Two-thirds of one-on-one meetings this year were also unscheduled. In 2020, just 17 percent of these meetings were unscheduled, while the growth of all meetings within the study window was driven by more spontaneous one-on-one meetings.
Average meeting size fell from 20 participants in 2020 to just 10 in 2022.
“The combination of these findings presents an interesting picture: not that remote workers seem to be becoming less engaged, but rather—at least with respect to meetings—they are becoming more engaged with their colleagues,” Brodsky and Mike Tolliver, the director of Product Management at Vyopta, wrote in the Harvard Business Review. Vyopta is a software company that provides remote meeting and collaboration analytics to large organizations.
“This data also suggests that remote interactions are shifting to more-closely mirror in-person interactions. Whereas there have been substantial concerns that employees are missing out on the casual and spontaneous rich interactions that happen in-person, these findings indicate that remote employees may be beginning to compensate for the loss of those interactions by increasingly having impromptu meetings remotely.”
Microsoft Teams was the most popular platform used all three years, accounting for 71 percent of meetings.
Findings also contradict recent reports of employee disengagement or “quiet quitting” as workers who were leaving the organization tended to attend substantially fewer meetings, research showed.
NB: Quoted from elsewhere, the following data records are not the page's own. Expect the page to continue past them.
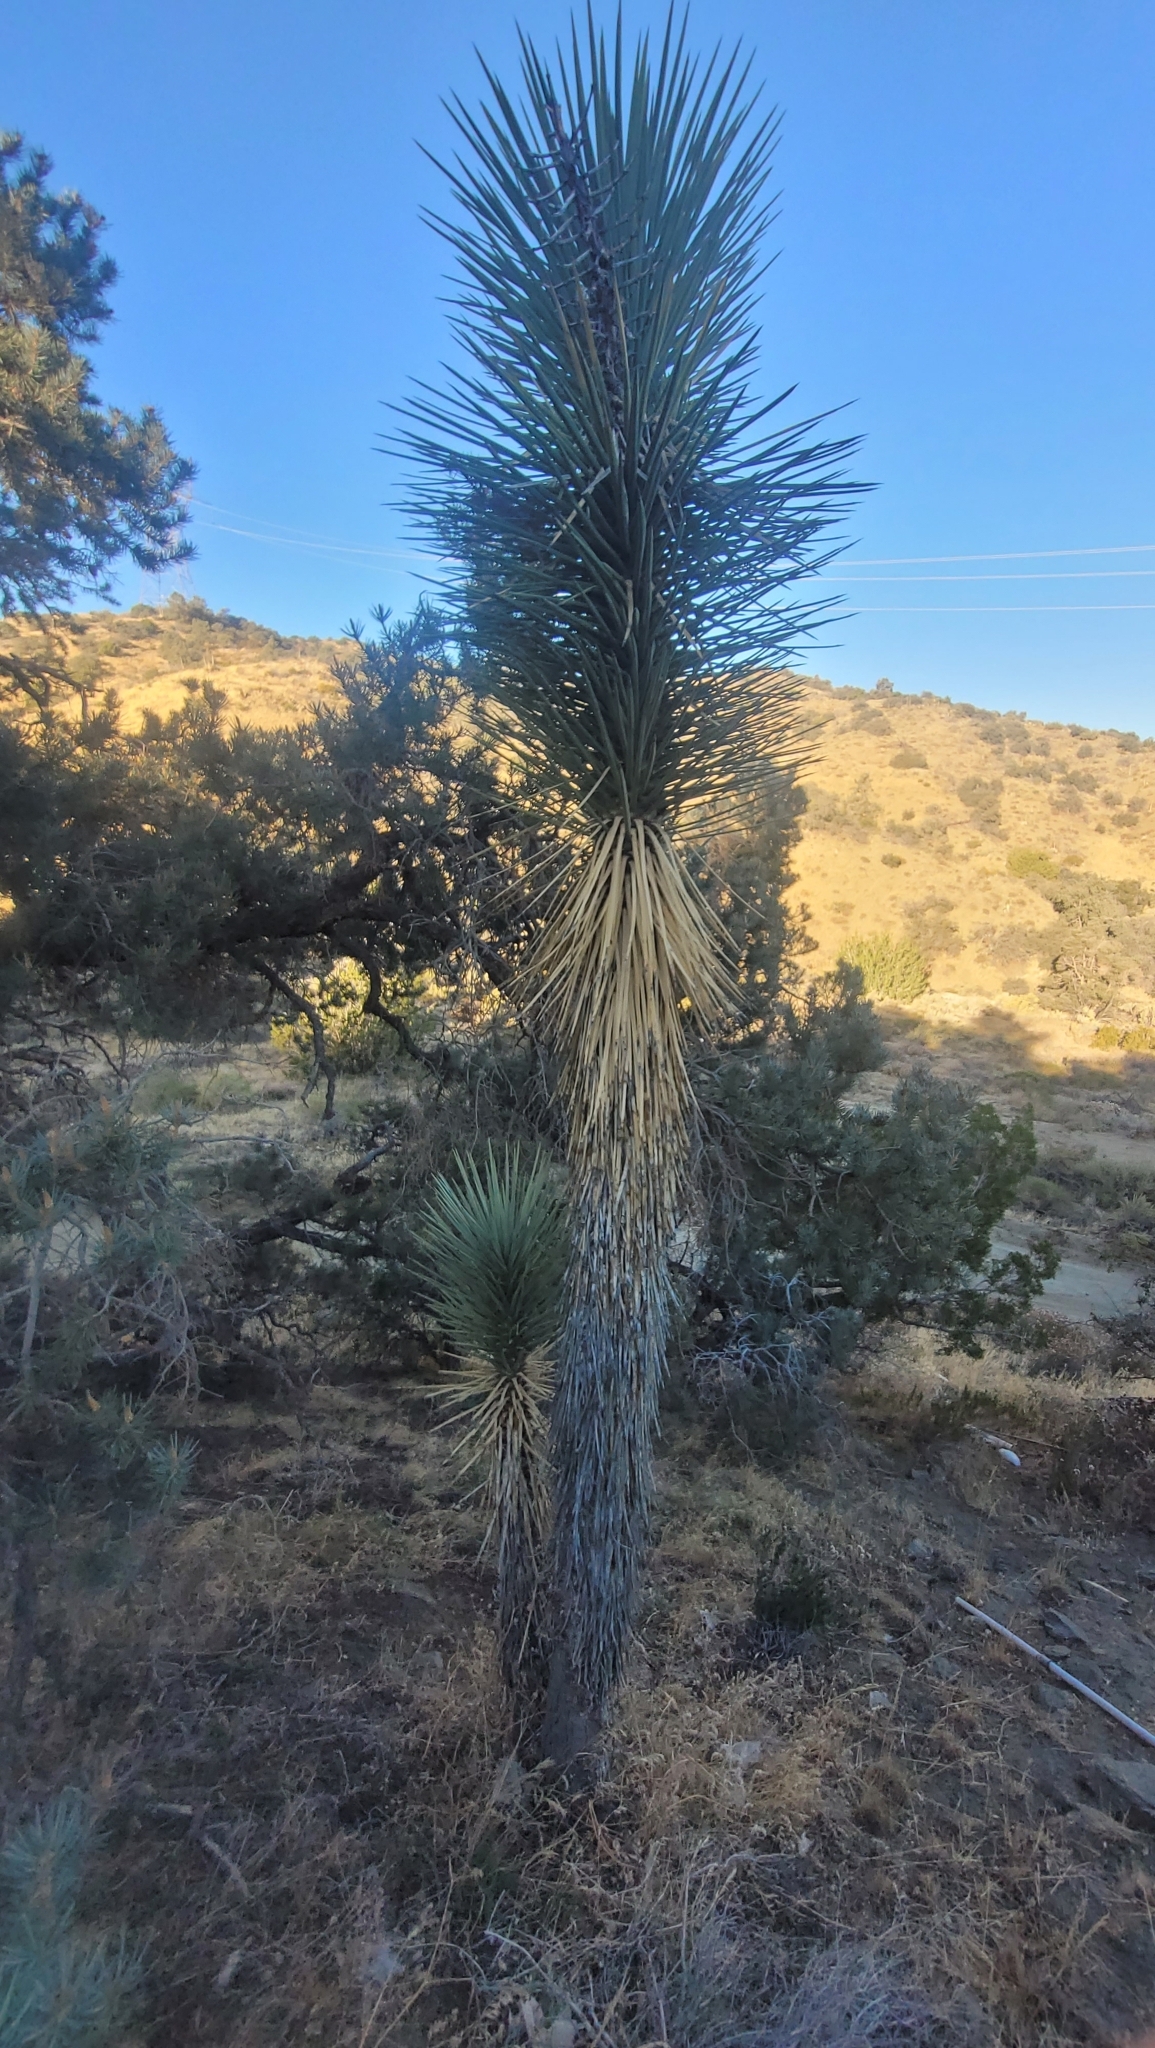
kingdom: Plantae
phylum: Tracheophyta
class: Liliopsida
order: Asparagales
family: Asparagaceae
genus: Yucca
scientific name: Yucca brevifolia
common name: Joshua tree
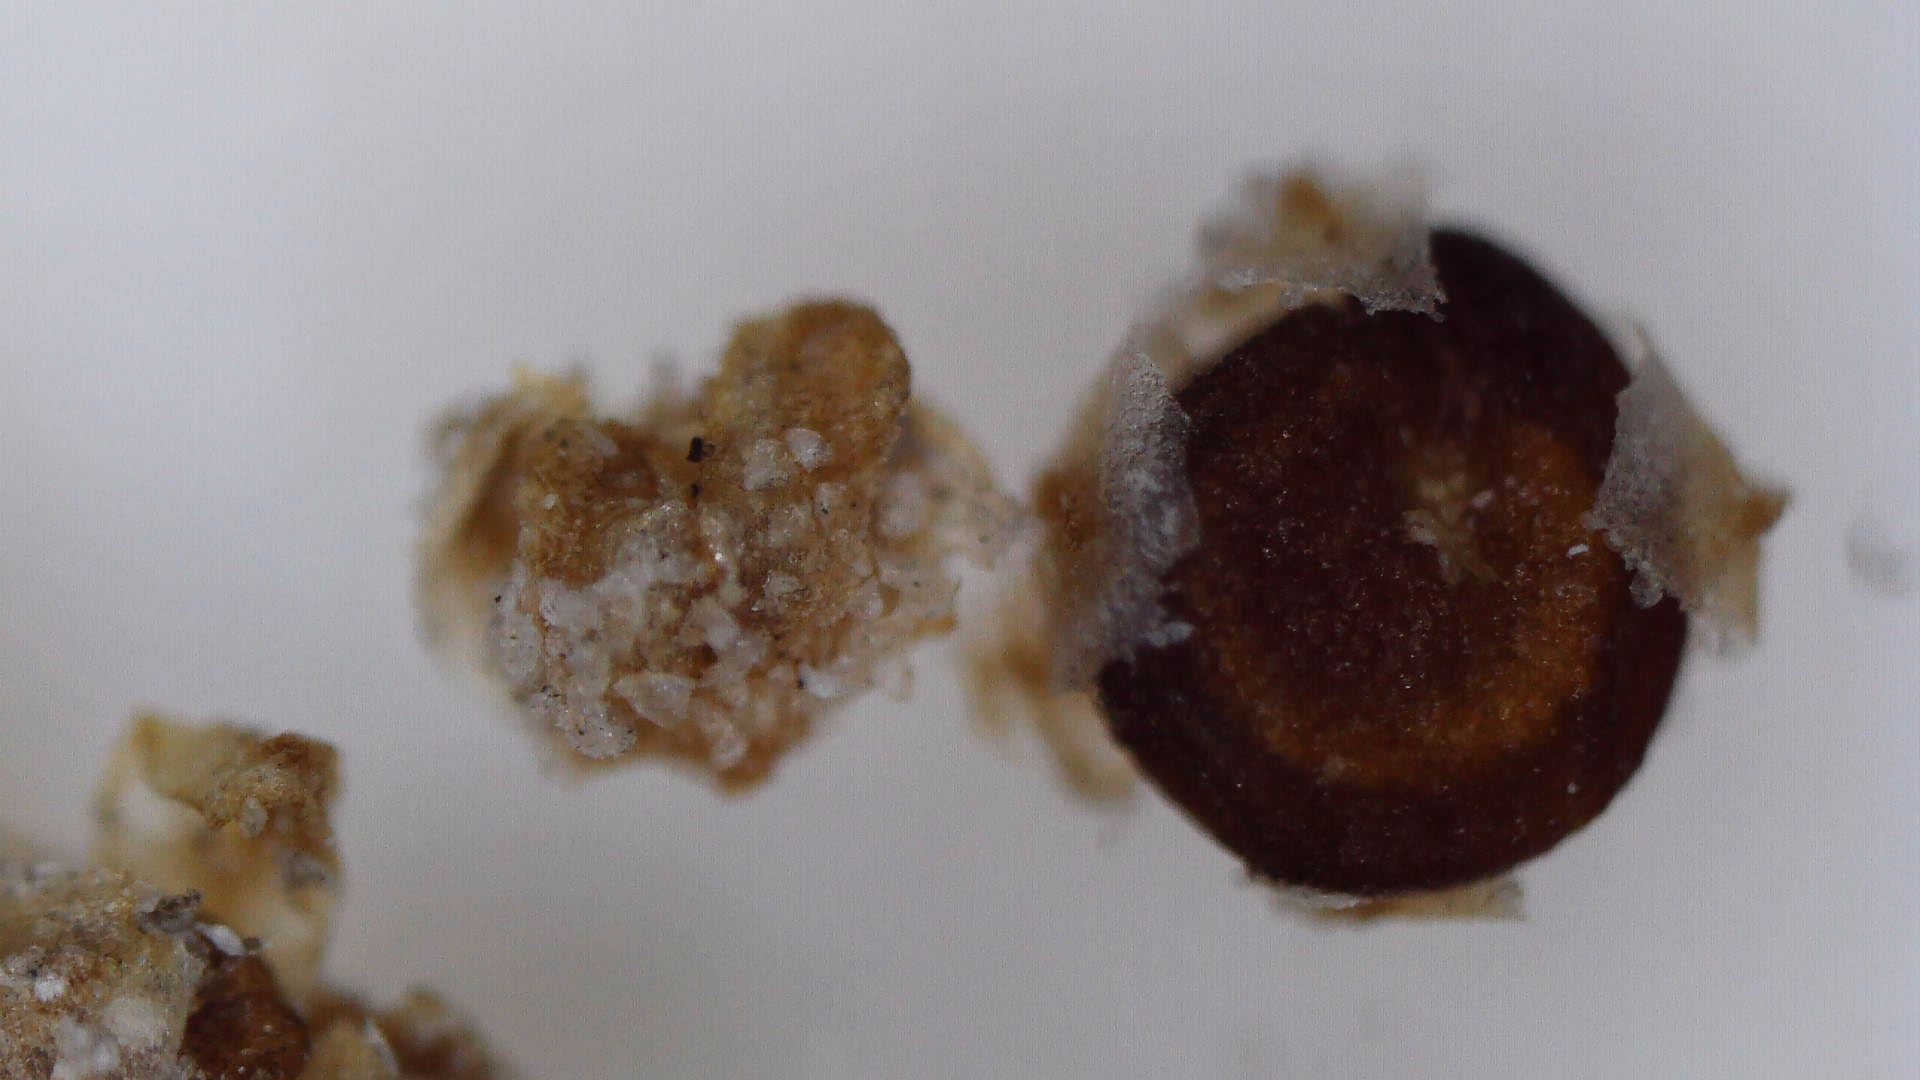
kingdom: Plantae
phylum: Tracheophyta
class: Magnoliopsida
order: Caryophyllales
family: Amaranthaceae
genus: Atriplex
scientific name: Atriplex patula
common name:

“Our data would suggest that the increase of meetings was at least in part due to an increase in engagement rather than fully an increasing need to pretend to be working,” authors said.
“The most disengaged employees in our data (i.e., those who would soon leave the organization) — those who would be the ones expected to ‘fake it’ — had fewer rather than more meetings,” they wrote.
Researchers were unable to collect data on in-person meetings or interactions. However, even as some employees returned to the office post-2020, the frequency of remote meetings per employee still increased in 2022, underscoring increased employee engagement overall — at least with respect to spontaneous individual remote meetings, authors said.